By Matthew Oresman
WHEN people discuss compliance and Cyprus they are often referring to the banking sector, which has made major improvements over the last years, culminating in this year’s positive MONEYVAL assessment. However, it is becoming increasingly clear that the next wave of compliance will focus on the shipping industry. As host to one of the largest global shipping management centres, as well as one of the largest merchant fleets, Cyprus will need to adapt to this new reality to maintain its dominant position.
This paradigm shift was made clear on 14 May 2020, when the US Coast Guard and the US Treasury Department’s Office of Foreign Asset Control, the much dreaded “OFAC” many in the Cyprus financial sector know well, issued a new advisory focused on combating deceptive shipping practices, including those used to avoid US and global sanctions.
This advisory provided extensive guidance in the form of “best practices” to all participants in the shipping industry, from insurers to brokers to captains and more, on how to combat deceptive practices. While compliance with this guidance is not mandatory, if past experience is any guide, industry participants and their government regulators that do not implement and adhere to the best practices will face increased scrutiny and pressure from US authorities.

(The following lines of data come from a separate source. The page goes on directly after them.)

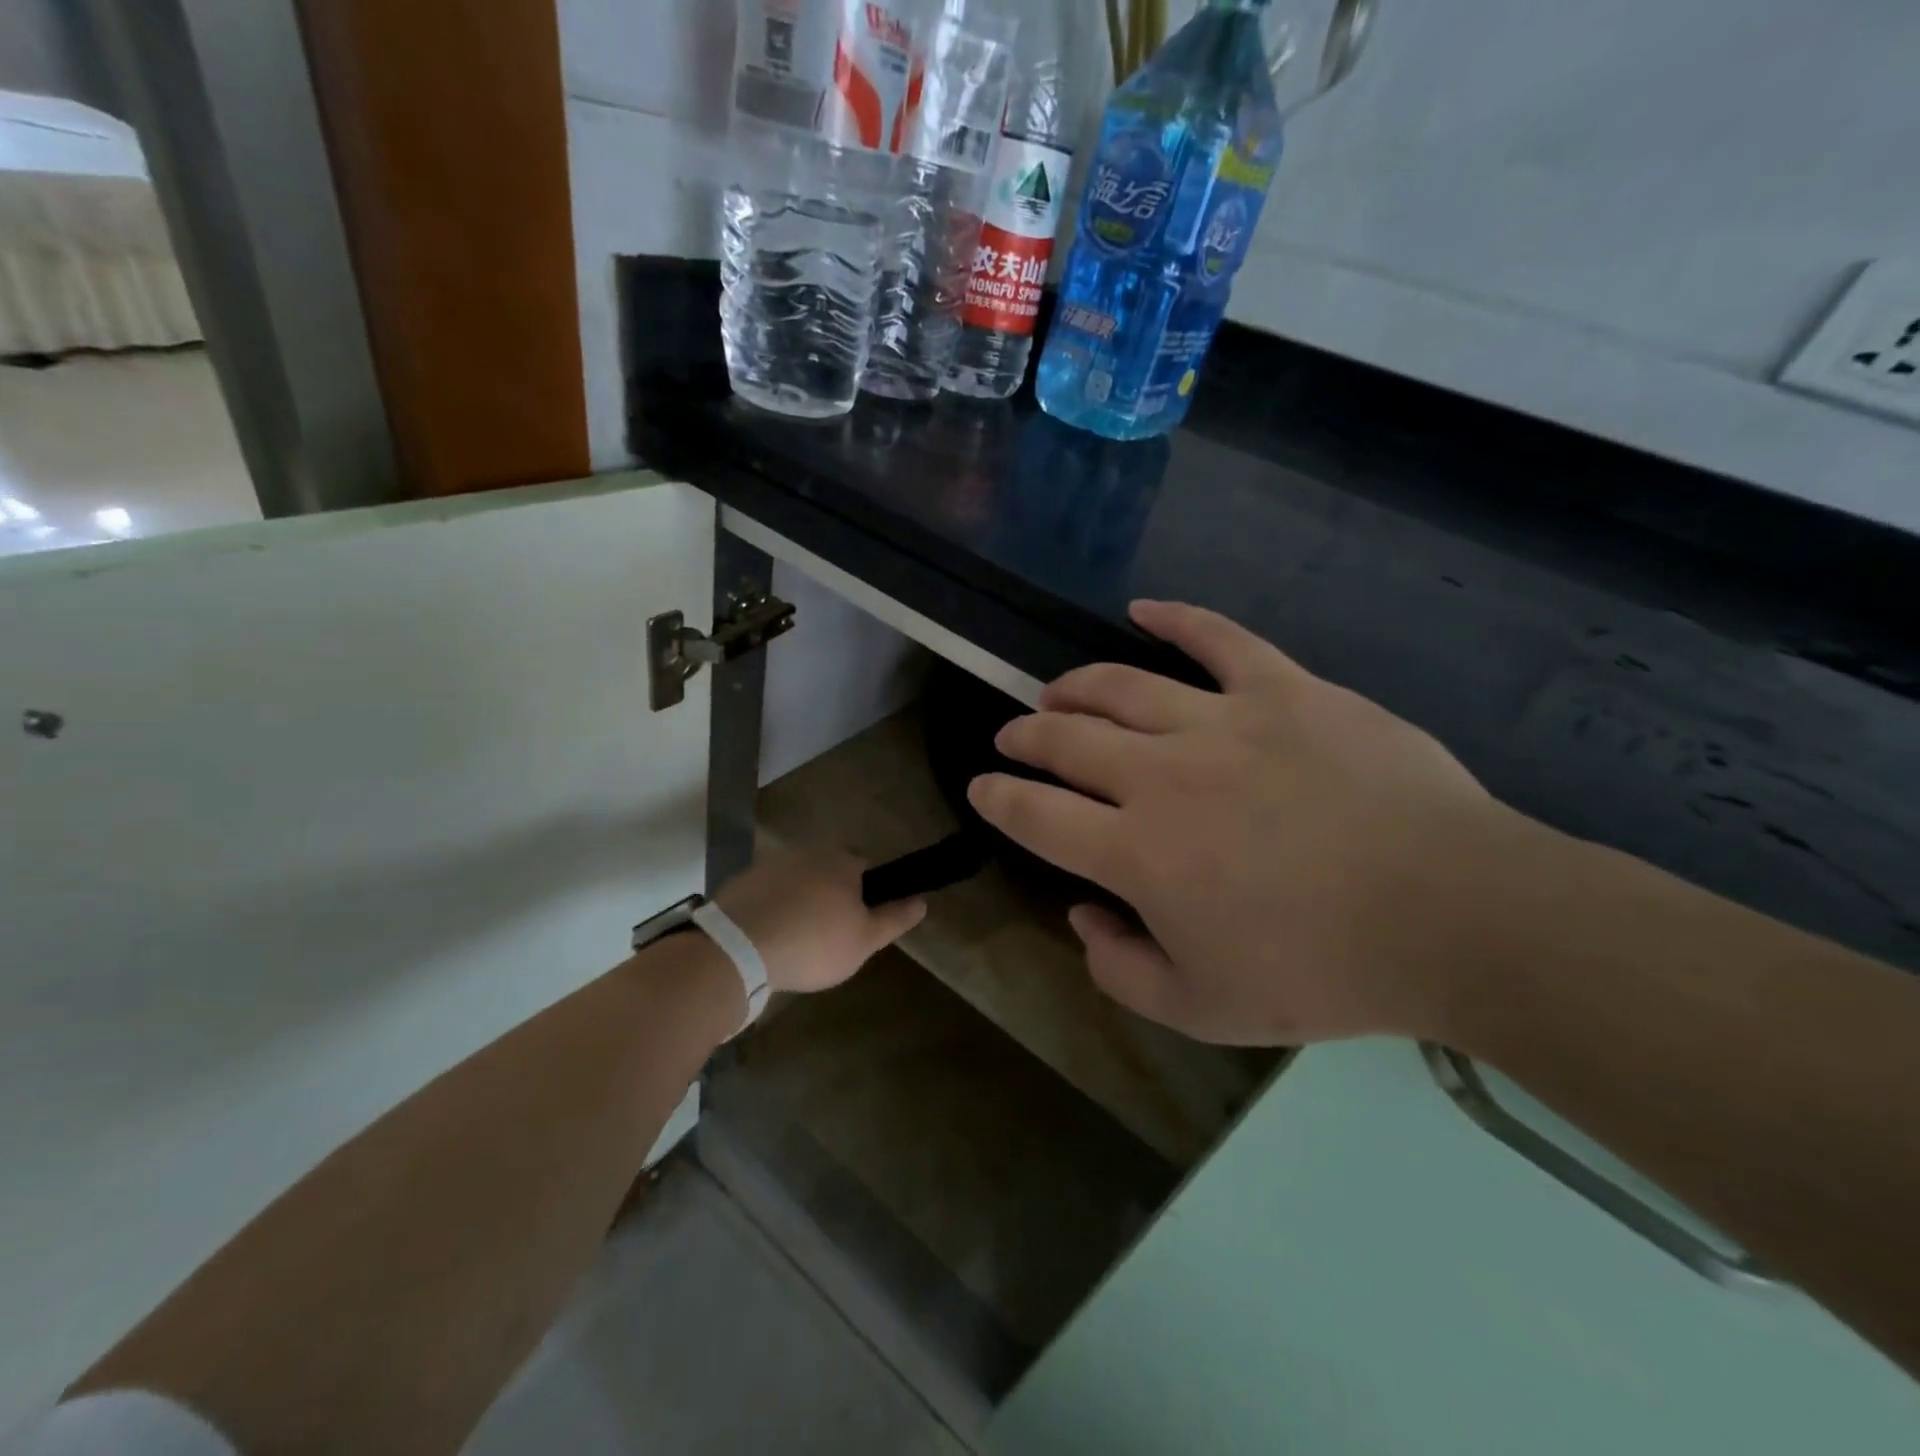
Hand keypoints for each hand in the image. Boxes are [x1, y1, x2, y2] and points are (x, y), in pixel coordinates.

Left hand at [714, 847, 925, 994]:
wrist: (738, 949)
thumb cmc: (814, 943)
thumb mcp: (865, 940)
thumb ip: (895, 918)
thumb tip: (923, 900)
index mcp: (842, 862)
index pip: (865, 869)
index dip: (865, 896)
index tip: (858, 923)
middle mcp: (808, 853)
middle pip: (829, 873)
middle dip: (830, 897)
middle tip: (827, 936)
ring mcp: (771, 864)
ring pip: (797, 882)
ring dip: (799, 902)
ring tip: (795, 941)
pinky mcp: (742, 881)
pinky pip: (767, 893)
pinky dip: (771, 909)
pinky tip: (767, 938)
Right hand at [968, 600, 1521, 1046]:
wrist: (1452, 915)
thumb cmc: (1323, 972)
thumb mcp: (1203, 1009)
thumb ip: (1120, 969)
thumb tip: (1083, 916)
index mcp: (1136, 852)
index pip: (1035, 814)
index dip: (998, 799)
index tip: (981, 788)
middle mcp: (1160, 776)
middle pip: (1067, 740)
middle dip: (1027, 736)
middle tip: (1014, 735)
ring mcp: (1221, 722)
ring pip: (1121, 687)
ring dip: (1075, 687)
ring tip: (1055, 690)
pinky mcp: (1283, 690)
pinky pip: (1218, 639)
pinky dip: (1174, 619)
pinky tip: (1140, 609)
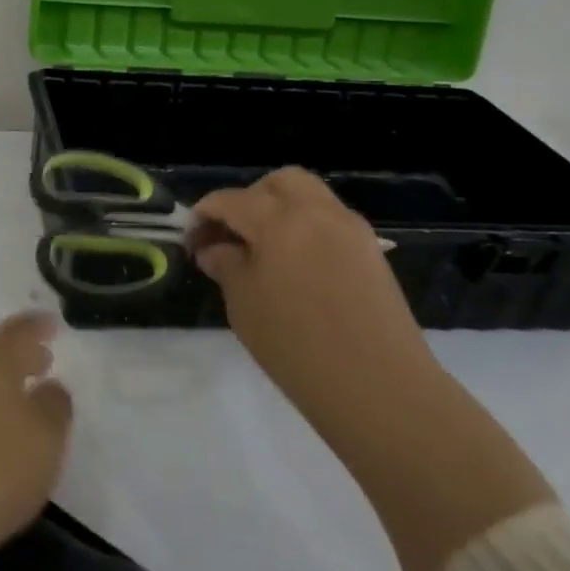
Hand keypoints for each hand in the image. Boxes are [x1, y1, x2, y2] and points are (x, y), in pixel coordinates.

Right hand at [192, 167, 433, 406]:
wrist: (378, 387)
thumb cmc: (296, 345)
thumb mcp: (244, 305)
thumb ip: (226, 266)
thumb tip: (215, 249)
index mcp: (279, 219)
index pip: (231, 200)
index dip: (204, 215)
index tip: (190, 240)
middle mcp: (317, 212)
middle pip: (278, 183)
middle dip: (249, 198)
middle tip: (232, 234)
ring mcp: (350, 229)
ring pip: (310, 196)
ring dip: (281, 209)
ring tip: (264, 249)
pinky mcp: (371, 252)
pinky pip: (331, 222)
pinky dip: (307, 229)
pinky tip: (295, 266)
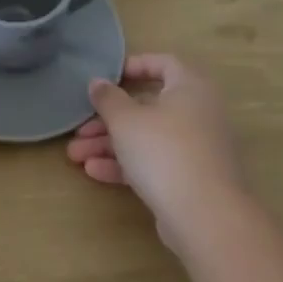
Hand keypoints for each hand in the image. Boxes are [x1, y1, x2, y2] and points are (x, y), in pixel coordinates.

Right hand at [67, 54, 245, 244]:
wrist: (206, 218)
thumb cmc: (164, 151)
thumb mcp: (125, 120)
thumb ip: (107, 98)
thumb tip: (97, 82)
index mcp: (190, 86)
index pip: (163, 63)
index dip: (133, 66)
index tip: (106, 78)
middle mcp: (198, 113)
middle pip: (147, 107)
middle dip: (108, 119)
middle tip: (80, 129)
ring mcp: (197, 149)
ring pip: (147, 138)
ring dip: (110, 144)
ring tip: (75, 155)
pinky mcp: (192, 180)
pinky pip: (155, 163)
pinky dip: (127, 165)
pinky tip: (94, 172)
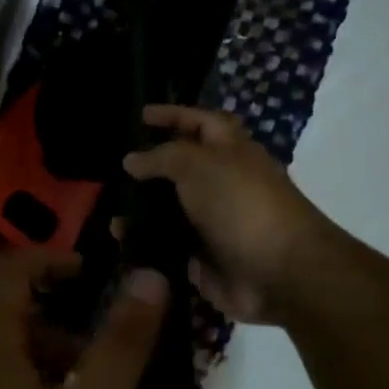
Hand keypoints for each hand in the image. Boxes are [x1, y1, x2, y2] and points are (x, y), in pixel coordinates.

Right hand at [123, 106, 328, 324]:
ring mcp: (211, 225)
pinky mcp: (201, 259)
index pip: (201, 123)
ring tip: (110, 210)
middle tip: (114, 170)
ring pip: (168, 212)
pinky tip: (118, 240)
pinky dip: (142, 245)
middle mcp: (222, 186)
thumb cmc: (242, 205)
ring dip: (139, 211)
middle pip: (181, 170)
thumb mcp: (200, 165)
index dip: (174, 115)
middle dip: (150, 169)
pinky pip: (164, 248)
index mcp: (232, 153)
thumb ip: (162, 157)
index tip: (141, 115)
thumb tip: (132, 160)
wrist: (278, 273)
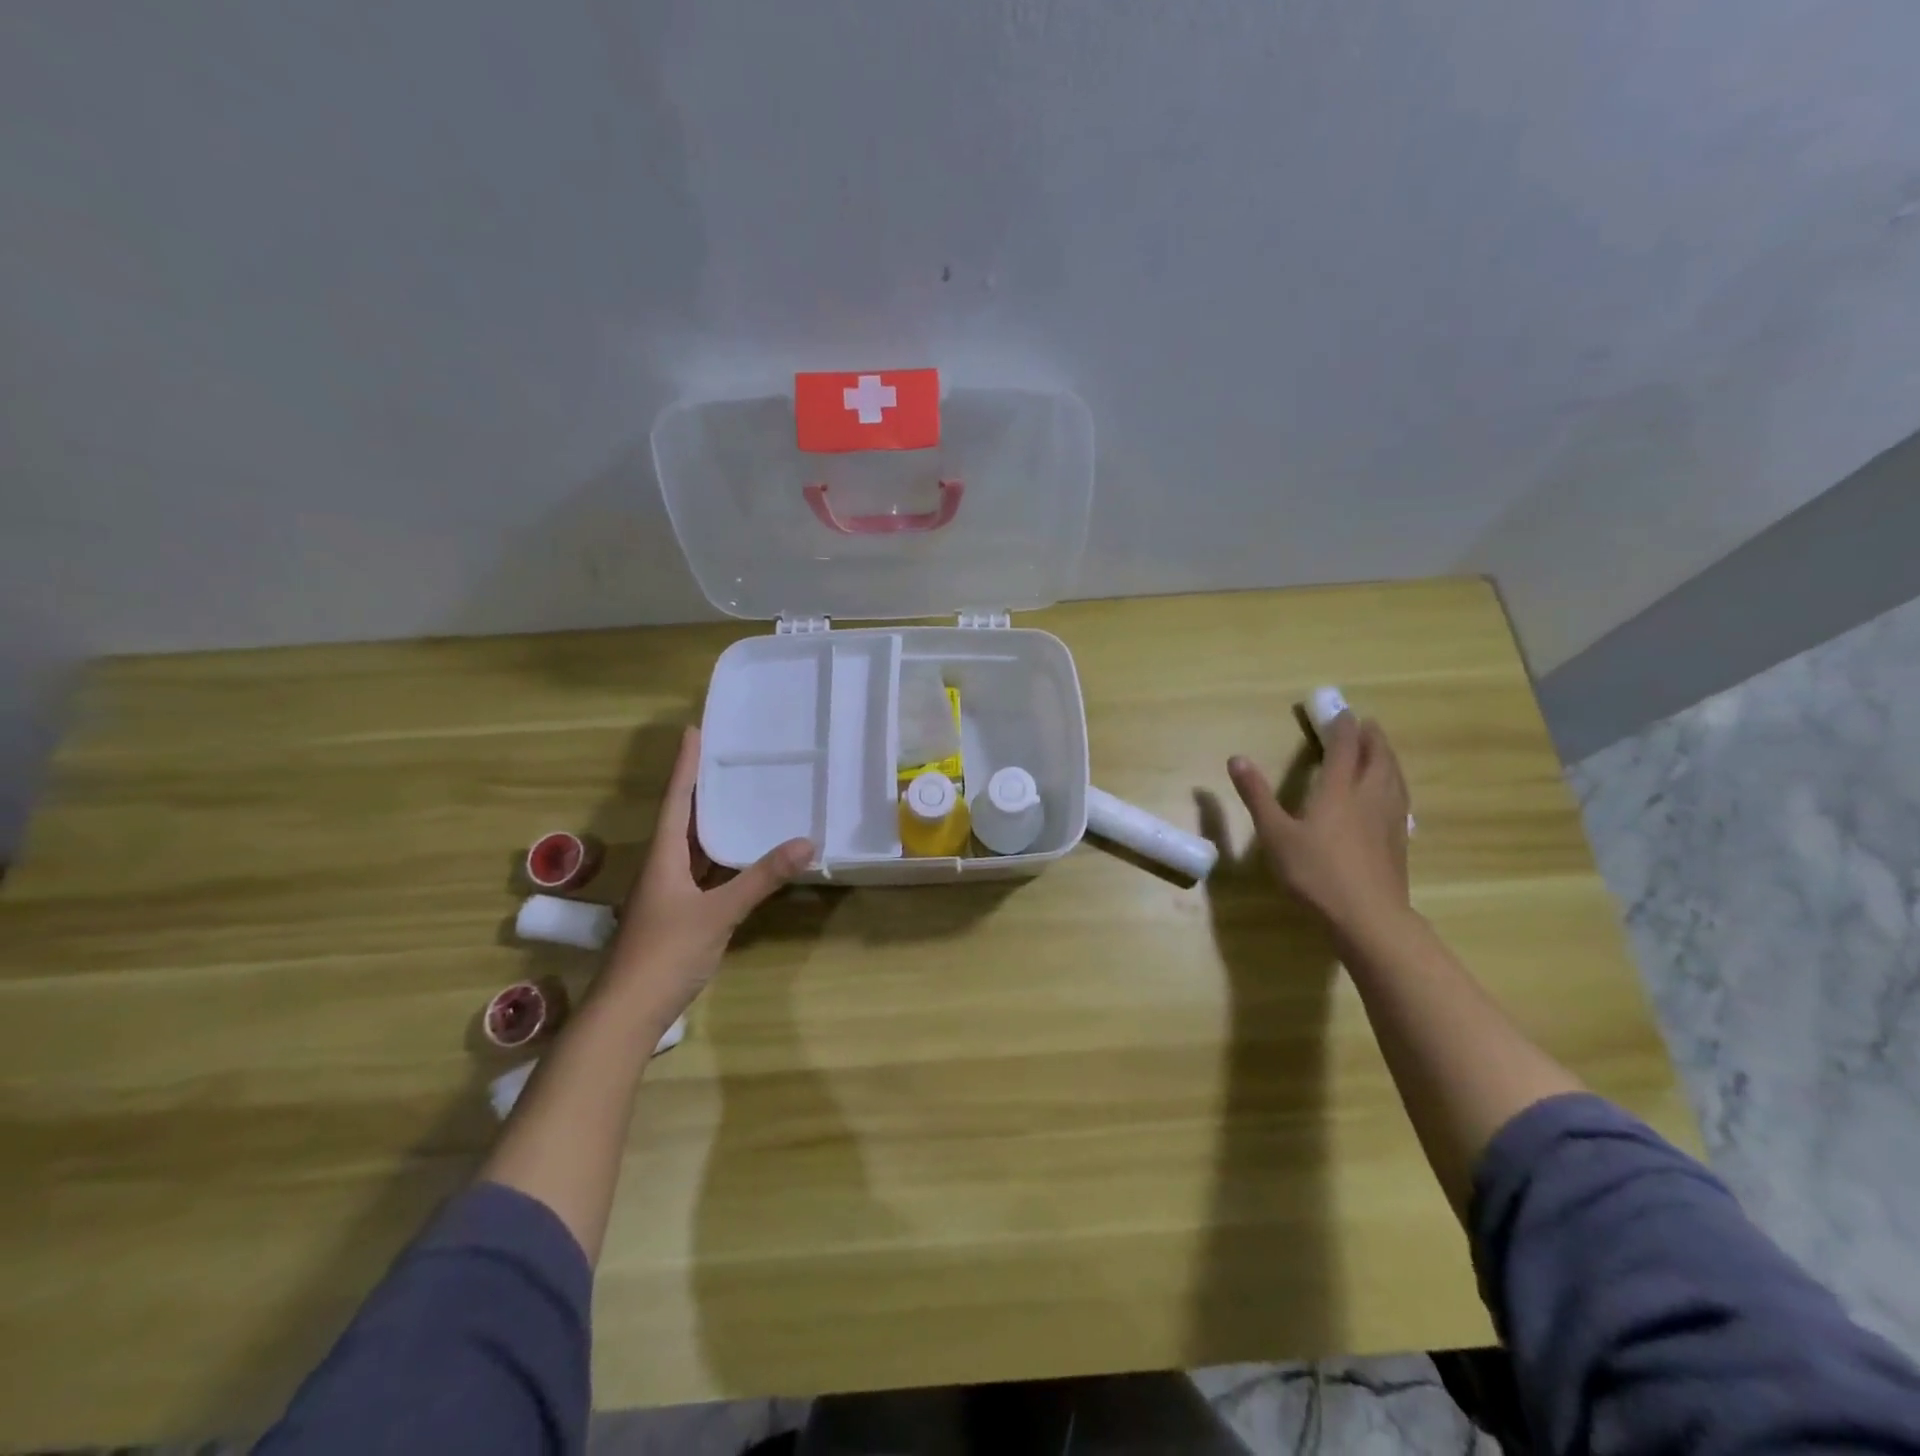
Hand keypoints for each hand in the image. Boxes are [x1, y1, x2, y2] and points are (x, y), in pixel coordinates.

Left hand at [605, 727, 812, 1026]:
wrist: (628, 1013)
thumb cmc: (666, 953)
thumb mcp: (719, 912)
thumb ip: (761, 878)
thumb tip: (807, 842)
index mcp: (663, 856)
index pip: (676, 799)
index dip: (686, 765)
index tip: (694, 730)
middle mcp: (662, 867)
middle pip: (683, 818)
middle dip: (703, 787)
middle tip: (728, 757)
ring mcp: (668, 894)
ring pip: (693, 847)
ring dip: (713, 823)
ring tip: (740, 796)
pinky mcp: (678, 915)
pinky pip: (703, 874)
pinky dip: (722, 859)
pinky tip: (743, 855)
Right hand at [1227, 711, 1410, 936]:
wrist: (1368, 916)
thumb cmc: (1315, 872)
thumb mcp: (1275, 834)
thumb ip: (1257, 796)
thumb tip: (1237, 758)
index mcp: (1338, 790)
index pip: (1344, 749)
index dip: (1342, 728)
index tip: (1341, 711)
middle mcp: (1369, 797)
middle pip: (1377, 758)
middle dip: (1371, 737)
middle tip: (1365, 724)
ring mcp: (1390, 819)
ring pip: (1394, 777)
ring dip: (1387, 758)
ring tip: (1381, 751)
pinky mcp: (1399, 840)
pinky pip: (1400, 798)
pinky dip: (1395, 783)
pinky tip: (1392, 795)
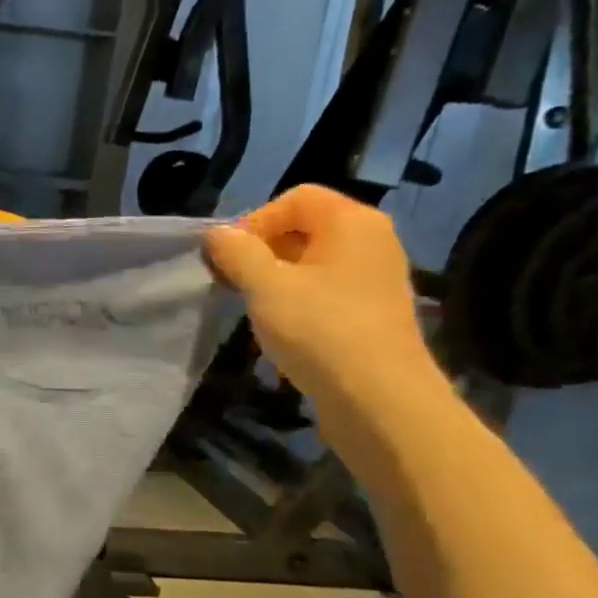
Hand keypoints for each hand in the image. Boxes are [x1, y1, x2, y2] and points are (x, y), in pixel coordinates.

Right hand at [205, 186, 439, 415]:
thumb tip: (217, 234)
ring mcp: (377, 279)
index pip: (296, 197)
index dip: (256, 219)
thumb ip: (237, 253)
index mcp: (353, 222)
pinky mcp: (375, 313)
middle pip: (306, 227)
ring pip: (315, 262)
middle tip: (235, 281)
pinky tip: (283, 329)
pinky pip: (328, 290)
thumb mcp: (265, 286)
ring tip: (255, 307)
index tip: (230, 257)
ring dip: (277, 278)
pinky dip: (299, 300)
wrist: (380, 400)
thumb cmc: (320, 330)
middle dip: (263, 249)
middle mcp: (372, 241)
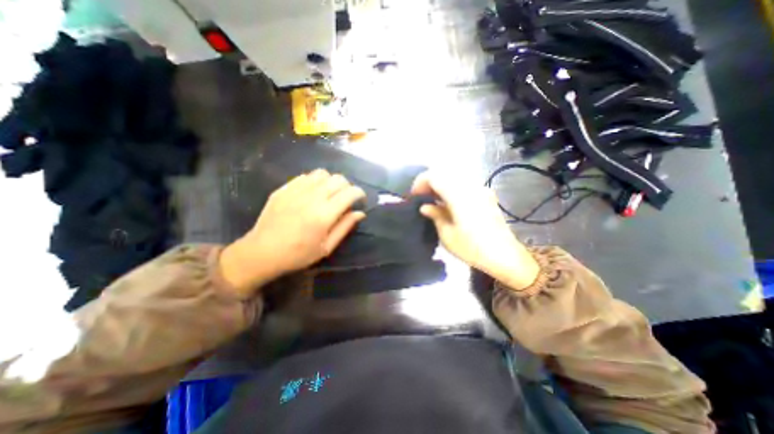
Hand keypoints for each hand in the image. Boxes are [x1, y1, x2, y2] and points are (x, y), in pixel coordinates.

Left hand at [216, 167, 363, 295]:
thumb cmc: (298, 254)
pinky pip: (306, 176)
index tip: (360, 200)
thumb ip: (345, 227)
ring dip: (332, 181)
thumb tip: (360, 213)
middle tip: (346, 198)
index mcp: (324, 214)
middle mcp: (312, 197)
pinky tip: (313, 193)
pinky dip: (315, 181)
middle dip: (348, 186)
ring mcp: (296, 191)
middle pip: (338, 179)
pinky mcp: (284, 189)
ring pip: (323, 174)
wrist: (261, 252)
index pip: (350, 193)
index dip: (359, 193)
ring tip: (330, 193)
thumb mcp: (326, 247)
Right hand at [411, 171, 538, 288]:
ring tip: (433, 200)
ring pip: (455, 177)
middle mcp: (470, 187)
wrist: (505, 256)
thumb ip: (435, 215)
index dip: (421, 183)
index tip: (414, 196)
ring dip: (441, 184)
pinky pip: (464, 184)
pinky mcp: (486, 195)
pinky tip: (449, 202)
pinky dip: (452, 188)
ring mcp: (480, 189)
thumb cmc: (472, 248)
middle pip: (445, 173)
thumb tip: (425, 206)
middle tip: (422, 198)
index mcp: (459, 196)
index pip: (435, 176)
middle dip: (429, 182)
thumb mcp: (447, 235)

Both governmental and private sector participants in Cyprus’ shipping industry would be wise to review this new advisory and consider how to implement its suggested best practice. While some practices may seem complicated or costly to implement – and in some cases the information sharing required would violate EU privacy laws – failure to modernise will likely carry significant negative consequences.
Of importance to the Cyprus shipping industry, this advisory reviews common deceptive shipping practices, as well as includes specific annexes related to sanctions evasions tactics in North Korea, Iran, and Syria. Included amongst the common deceptive practices are:
- The presence of voyage irregularities in which bad actors may disguise the ultimate destination or origin of cargo or recipients by using indirect routing, unscheduled detours, or transit or transshipment of cargo through third countries;
- False flags and flag hopping tactics in which bad actors may falsify the flag of their vessels to mask illicit trade. They may also repeatedly register with new flag states (known as “flag hopping”) to avoid detection; and
- The use of complex ownership or management schemes in which bad actors use complex business structures, including those involving shell companies and/or multiple levels of ownership and management, to disguise the ultimate beneficial owner of cargo or commodities in order to avoid sanctions or other enforcement action, among other reasons.
Given Cyprus’ proximity to Syria, special attention should be paid to the annex on Syria, which details specific deceptive practices used by those bringing good, especially petrochemicals, to Syria.
In addition to identifying the deceptive practices, the advisory also details general approaches to aid the shipping industry in carrying out due diligence and implementing sanctions compliance policies and procedures. Some of these have been discussed before, but it is worth noting several new recommendations from the US Government, including monitoring ships throughout the entire transaction lifecycle, adding new contractual language to cover compliance requirements, and encouraging industry information sharing. However, this last recommendation, while important, poses challenges when also complying with EU privacy laws.
Usefully, the advisory contains specific advice for each sector of the shipping industry, including maritime insurance companies; flag registry managers; port state control authorities; shipping industry associations; regional and global commodity trading, supplier, and brokering companies; financial institutions; ship owners, operators, and charters; classification societies; vessel captains; and crewing companies.
Some of this will be old news for Cyprus, some of it is new advice. The major revelation is the consistent and increasingly detailed efforts the U.S. Government is taking towards deceptive shipping practices and sanctions evasions. OFAC has demonstrated a strong capability to track ships and bring sanctions against complex networks designed to evade restrictions. The US Navy has also increased at-sea interdiction efforts.
A strong compliance program is increasingly central to the long-term health of any business, with “governance” now a central guidepost for most investors. Cyprus’ shipping industry should take note and consider how it can implement this advisory and other best practices to ensure its economic sustainability, as well as avoid future tension with US authorities.
Matthew Oresman is a Partner at Pillsbury Winthrop Shaw Pittman, where he provides clients advice on international law and policy matters, including global sanctions compliance.